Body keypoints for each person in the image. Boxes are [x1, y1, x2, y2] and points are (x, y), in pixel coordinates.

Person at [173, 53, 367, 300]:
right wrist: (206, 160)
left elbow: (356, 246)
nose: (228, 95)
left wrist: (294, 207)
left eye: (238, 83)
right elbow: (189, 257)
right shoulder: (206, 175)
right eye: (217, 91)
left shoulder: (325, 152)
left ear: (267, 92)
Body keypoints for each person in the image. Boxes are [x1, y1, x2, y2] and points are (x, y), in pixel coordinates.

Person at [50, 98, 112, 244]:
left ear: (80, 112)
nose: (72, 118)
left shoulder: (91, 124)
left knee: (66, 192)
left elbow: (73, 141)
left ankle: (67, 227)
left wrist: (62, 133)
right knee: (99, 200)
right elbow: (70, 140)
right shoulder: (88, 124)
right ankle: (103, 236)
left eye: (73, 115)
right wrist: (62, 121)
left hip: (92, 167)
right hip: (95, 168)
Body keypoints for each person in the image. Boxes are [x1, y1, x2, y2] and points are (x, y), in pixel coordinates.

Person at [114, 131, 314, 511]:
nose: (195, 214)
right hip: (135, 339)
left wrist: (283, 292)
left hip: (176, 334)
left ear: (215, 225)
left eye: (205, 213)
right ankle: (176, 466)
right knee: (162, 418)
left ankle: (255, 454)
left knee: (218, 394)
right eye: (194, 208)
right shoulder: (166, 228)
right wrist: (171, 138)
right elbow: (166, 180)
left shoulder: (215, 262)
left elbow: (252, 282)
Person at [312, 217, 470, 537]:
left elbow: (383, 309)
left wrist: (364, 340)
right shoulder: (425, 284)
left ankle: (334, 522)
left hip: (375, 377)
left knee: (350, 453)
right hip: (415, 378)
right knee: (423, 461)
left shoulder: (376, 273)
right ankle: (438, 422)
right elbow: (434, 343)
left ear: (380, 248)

---

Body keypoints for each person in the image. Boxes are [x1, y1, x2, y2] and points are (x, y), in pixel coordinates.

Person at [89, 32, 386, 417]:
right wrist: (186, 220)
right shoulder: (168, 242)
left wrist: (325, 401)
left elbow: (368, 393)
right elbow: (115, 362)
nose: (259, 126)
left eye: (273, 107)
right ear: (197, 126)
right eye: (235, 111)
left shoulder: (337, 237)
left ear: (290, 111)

● **Exercise instructions**: Set down, exactly as they appear above, all lines from the one that has "right knee: (423, 461)" down to the one that has "left ear: (380, 248)", including those two and no others.

● **Task response**:
right knee: (423, 461)
left shoulder: (376, 273)
right ankle: (438, 422)
right elbow: (434, 343)
left ear: (380, 248)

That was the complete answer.